Однако этот алгоритм слишком сух, строг, примитивен, и пользуемся мы им только в тех случаях, когда незнакомое слово является ключевым в игре (песне, сказке) и тормозит понимание в целом. В обычном ходе урока эти шаги более расплывчатые, как в случае с Овиком, по ходу повествования, не отвлекаясь от него, так как цель выучить новые слова, вообще не стоит. Просто ребёнок, очередной раз, слыша слово в разных контекстах, как бы подсвечивая предмет с разных сторон, начинает понимать его смысл, одновременно запоминая его.
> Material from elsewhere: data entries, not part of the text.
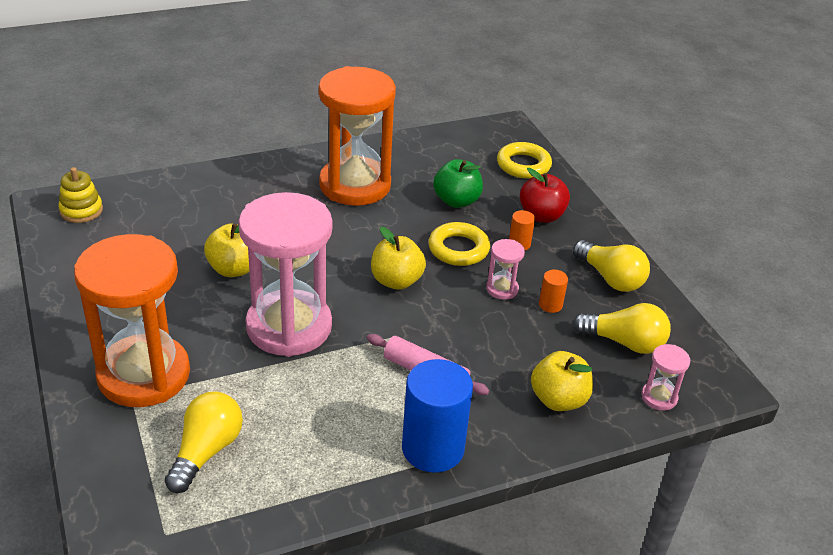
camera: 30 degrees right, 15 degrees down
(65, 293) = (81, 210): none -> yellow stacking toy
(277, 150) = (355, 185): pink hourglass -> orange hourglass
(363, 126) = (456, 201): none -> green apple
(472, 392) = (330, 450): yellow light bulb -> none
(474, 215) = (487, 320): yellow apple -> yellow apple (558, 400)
Представьте себе, что вы перелистываете гербарий. Под засушенной ромашкой надпись на латыни… Другой вариант: вы вышли в поле и увидели растущие кругом ромашки, и получили попутно массу дополнительной информации об этом цветке (цвет, запах, почва под ним), а также боковым зрением захватили множество других цветов, трав, небо, солнце. Так же и слово, подобно цветку произрастает каждое на своей почве в своем окружении, и чем вырывать его и сушить под прессом, будем наблюдать его, как цветок в поле.

Фрагмент из семинара для коллег (но не для учеников).

Держу в руке карандаш.

- This is a pencil. What can I do with it? I can write with it, I can drop it, I can break it … but I have no idea, how I can learn it.

В самом деле, вы не пробовали «учить карандаш»? Давайте определимся с понятием «учить».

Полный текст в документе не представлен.